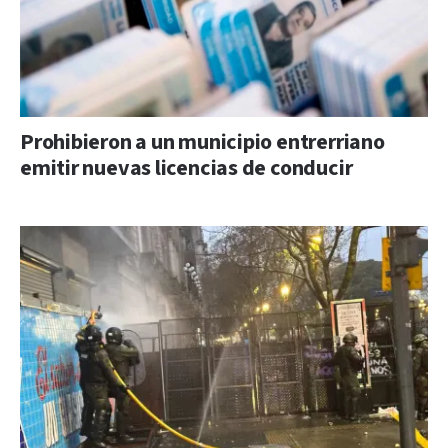
Prohibieron a un municipio entrerriano
emitir nuevas licencias de conducir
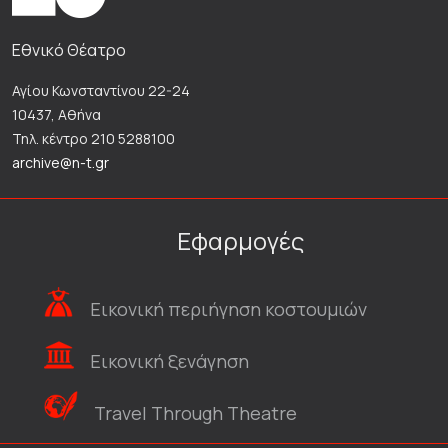
Εθνικό Θέατρο
Αγίου Κωνσταντίνου 22-24
10437, Αθήνα
Τηλ. κέντρο 210 5288100
archive@n-t.gr
Εφαρμογές
Εικονική περιήγηση κοστουμιών
Εικονική ξενάγηση
Travel Through Theatre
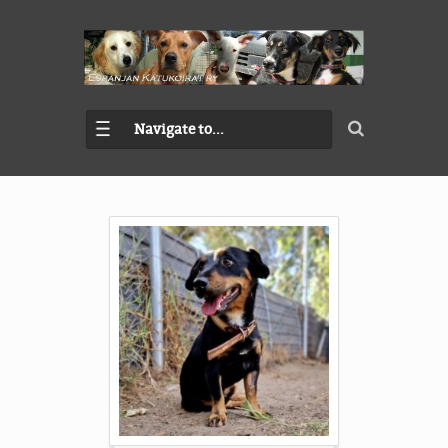
Navigate to...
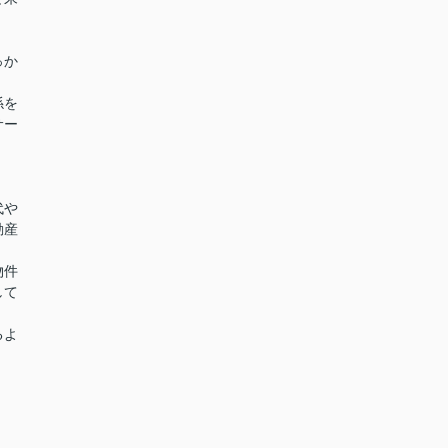
っか
係を
サー
代や
動産
物件
して
るよ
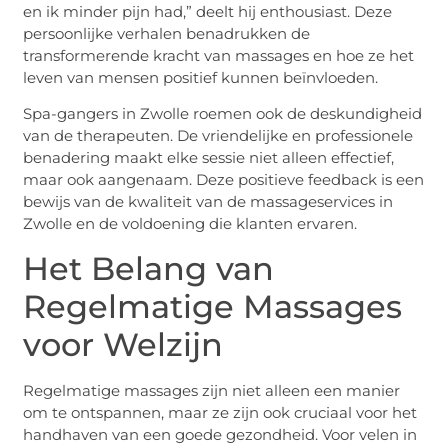
en ik minder pijn had,” deelt hij enthousiast. Deze
persoonlijke verhalen benadrukken de
transformerende kracht van massages en hoe ze het
leven van mensen positief kunnen beïnvloeden.
Spa-gangers in Zwolle roemen ook de deskundigheid
van de therapeuten. De vriendelijke en professionele
benadering maakt elke sessie niet alleen effectief,
maar ook aangenaam. Deze positieve feedback is een
bewijs van de kwaliteit van de massageservices in
Zwolle en de voldoening die klanten ervaren.
Het Belang van
Regelmatige Massages
voor Welzijn
Regelmatige massages zijn niet alleen een manier
om te ontspannen, maar ze zijn ook cruciaal voor het
handhaven van een goede gezondheid. Voor velen in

_Work item:_ Retype the full listing exactly; pictures stay out.

_Reply to the task:_
Prohibieron a un municipio entrerriano
emitir nuevas licencias de conducir
Εθνικό Θέατρο
Αγίου Κωνσταντίνου 22-24
10437, Αθήνα
Τηλ. κέντρο 210 5288100
archive@n-t.gr
Εφαρμογές
Εικονική περιήγηση κοστουμιών
Εικονική ξενάγηση
Travel Through Theatre
Navigate to...
っか
係を
サー
代や
動産
物件
して
るよ
en ik minder pijn had,” deelt hij enthousiast. Deze
persoonlijke verhalen benadrukken de
transformerende kracht van massages en hoe ze het
leven van mensen positief kunnen beïnvloeden.
Spa-gangers in Zwolle roemen ook de deskundigheid
van de therapeuten. De vriendelijke en professionele
benadering maakt elke sessie niet alleen effectief,
maar ook aangenaam. Deze positieve feedback is een
bewijs van de kwaliteit van de massageservices in
Zwolle en de voldoening die klanten ervaren.
Het Belang van
Regelmatige Massages
voor Welzijn
Regelmatige massages zijn niet alleen een manier
om te ontspannen, maar ze zijn ook cruciaal voor het
handhaven van een goede gezondheid. Voor velen in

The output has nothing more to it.